----- Supplied material -----

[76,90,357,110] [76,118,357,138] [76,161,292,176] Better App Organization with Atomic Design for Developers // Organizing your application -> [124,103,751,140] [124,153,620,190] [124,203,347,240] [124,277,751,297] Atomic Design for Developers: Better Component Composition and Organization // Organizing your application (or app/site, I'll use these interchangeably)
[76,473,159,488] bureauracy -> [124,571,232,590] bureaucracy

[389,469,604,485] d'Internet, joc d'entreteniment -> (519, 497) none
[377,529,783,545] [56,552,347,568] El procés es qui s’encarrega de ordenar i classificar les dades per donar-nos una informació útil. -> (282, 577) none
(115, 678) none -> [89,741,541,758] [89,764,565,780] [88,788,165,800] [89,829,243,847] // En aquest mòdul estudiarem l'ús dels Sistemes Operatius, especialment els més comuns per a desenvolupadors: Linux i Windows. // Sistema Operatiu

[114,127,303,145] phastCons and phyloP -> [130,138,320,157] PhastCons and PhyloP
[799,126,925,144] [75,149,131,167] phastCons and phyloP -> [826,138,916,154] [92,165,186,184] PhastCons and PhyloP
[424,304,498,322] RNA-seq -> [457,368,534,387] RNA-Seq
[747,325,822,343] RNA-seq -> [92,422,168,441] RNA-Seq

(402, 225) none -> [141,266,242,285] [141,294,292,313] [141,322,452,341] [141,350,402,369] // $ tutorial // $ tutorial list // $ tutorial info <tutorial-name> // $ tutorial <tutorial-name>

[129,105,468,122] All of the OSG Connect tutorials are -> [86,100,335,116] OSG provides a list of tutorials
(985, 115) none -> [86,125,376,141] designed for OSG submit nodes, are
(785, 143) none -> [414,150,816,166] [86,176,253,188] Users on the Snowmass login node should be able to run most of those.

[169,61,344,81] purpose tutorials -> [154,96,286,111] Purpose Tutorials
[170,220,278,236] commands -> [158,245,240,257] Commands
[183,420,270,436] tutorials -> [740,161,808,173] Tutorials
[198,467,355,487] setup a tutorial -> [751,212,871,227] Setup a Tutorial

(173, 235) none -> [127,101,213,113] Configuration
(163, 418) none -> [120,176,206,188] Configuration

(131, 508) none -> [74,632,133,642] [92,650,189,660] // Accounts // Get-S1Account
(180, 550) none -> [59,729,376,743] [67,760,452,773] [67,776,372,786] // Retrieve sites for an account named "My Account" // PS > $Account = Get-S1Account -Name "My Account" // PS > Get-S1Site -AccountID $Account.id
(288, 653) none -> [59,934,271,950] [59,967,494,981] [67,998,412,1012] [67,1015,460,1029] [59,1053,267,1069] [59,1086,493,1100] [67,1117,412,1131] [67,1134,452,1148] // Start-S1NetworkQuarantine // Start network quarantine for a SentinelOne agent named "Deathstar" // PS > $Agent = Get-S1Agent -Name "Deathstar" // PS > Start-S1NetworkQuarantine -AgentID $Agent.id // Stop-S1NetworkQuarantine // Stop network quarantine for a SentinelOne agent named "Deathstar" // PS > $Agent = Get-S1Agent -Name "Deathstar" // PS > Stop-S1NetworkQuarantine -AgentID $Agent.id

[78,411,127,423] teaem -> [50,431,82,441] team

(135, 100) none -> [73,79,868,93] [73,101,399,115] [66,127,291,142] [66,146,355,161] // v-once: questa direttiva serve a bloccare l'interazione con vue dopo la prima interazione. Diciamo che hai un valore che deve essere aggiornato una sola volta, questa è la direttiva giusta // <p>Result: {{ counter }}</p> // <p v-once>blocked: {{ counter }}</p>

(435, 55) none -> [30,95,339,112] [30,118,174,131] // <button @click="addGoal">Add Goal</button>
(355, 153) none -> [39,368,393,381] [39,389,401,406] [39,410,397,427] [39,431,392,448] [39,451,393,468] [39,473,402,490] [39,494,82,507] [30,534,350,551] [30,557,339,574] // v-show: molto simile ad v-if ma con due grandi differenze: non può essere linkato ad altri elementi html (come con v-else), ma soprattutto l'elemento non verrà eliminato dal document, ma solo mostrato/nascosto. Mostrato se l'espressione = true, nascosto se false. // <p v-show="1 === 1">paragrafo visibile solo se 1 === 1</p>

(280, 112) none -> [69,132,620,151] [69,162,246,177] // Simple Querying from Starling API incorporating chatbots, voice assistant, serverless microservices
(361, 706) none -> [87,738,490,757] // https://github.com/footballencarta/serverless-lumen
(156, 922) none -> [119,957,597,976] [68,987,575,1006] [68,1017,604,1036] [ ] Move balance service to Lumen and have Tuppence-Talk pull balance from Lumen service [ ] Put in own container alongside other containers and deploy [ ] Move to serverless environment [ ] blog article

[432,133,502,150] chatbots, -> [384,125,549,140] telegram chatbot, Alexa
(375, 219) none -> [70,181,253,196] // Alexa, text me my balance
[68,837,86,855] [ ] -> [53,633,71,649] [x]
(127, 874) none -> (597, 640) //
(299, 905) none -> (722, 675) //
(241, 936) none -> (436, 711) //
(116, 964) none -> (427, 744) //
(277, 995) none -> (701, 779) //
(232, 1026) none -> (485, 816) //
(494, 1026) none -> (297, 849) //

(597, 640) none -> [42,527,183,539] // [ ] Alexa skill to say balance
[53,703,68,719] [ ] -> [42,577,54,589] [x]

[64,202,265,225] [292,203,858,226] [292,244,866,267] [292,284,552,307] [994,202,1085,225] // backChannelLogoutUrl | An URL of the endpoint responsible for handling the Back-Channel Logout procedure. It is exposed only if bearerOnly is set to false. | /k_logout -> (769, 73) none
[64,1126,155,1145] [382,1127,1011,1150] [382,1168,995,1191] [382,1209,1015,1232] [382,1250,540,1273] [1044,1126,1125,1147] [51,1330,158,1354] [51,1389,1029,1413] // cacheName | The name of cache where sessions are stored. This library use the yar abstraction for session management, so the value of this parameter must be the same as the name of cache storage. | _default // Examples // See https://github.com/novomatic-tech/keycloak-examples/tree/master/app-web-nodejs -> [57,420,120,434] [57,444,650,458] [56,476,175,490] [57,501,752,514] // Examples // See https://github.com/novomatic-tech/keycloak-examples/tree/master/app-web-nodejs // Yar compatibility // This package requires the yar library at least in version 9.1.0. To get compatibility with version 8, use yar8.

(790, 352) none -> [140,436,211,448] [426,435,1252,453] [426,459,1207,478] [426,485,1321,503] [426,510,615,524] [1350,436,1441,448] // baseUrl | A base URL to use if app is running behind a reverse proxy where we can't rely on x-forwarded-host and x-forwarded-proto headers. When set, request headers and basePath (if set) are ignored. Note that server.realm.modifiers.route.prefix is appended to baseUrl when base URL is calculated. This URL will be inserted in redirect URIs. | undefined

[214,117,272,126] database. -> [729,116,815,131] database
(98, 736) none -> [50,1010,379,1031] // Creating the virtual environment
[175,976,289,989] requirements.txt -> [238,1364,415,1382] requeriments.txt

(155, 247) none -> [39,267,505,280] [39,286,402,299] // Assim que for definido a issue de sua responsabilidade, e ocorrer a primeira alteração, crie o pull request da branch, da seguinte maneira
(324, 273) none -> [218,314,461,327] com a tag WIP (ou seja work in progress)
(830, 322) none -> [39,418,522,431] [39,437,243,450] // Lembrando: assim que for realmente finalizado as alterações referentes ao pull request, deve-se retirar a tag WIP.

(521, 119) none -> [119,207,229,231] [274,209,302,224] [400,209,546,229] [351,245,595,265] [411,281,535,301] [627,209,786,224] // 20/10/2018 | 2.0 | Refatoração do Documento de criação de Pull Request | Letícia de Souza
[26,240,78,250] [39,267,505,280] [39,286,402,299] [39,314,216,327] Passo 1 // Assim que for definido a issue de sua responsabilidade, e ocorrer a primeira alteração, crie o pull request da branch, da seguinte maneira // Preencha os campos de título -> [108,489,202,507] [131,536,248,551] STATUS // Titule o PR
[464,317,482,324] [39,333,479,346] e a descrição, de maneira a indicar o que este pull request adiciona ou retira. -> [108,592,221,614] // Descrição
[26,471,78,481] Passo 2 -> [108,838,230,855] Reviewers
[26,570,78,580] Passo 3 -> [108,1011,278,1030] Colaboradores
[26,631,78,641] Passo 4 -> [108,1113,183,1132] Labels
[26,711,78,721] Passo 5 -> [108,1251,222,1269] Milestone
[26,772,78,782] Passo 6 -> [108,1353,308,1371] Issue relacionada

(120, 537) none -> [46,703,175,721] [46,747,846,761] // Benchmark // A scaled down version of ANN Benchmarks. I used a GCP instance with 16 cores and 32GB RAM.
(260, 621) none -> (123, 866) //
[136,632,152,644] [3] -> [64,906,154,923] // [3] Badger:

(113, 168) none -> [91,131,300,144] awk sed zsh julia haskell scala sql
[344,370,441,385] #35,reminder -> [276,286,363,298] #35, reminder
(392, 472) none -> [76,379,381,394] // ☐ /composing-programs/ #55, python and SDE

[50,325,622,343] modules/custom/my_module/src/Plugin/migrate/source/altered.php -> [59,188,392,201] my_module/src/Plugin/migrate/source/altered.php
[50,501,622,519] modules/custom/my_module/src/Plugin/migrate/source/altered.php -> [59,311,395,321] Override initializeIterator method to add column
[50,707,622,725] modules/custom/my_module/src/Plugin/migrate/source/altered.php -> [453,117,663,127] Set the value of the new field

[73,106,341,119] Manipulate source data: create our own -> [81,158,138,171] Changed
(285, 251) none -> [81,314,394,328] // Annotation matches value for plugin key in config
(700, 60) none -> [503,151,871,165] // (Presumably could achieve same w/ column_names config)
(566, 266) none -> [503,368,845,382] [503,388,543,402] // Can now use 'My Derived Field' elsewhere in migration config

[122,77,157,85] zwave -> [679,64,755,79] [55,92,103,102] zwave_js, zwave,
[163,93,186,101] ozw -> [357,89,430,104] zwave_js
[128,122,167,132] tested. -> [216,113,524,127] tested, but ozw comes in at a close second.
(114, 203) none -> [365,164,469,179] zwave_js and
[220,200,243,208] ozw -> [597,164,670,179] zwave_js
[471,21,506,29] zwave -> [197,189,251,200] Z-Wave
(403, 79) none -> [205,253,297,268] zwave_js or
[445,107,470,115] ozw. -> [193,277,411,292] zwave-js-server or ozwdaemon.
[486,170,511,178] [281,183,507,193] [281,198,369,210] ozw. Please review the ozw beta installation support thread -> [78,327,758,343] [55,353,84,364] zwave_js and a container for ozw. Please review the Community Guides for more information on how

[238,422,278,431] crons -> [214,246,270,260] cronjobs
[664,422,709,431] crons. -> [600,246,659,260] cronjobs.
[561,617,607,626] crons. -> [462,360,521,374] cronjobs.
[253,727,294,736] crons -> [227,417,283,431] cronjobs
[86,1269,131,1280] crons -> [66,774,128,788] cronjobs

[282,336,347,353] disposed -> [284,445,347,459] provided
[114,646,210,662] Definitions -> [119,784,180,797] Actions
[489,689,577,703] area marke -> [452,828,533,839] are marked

-----

## Task to complete
Starting at the line that has "[424,304,498,322] RNA-seq ->" and ending at the line that has "(402, 225) none", please write out the lines above exactly, leaving out all others.

## The completed task
[424,304,498,322] RNA-seq -> [457,368,534,387] RNA-Seq
[747,325,822,343] RNA-seq -> [92,422,168,441] RNA-Seq

(402, 225) none -> [141,266,242,285] [141,294,292,313] [141,322,452,341] [141,350,402,369] // $ tutorial // $ tutorial list // $ tutorial info <tutorial-name> // $ tutorial <tutorial-name>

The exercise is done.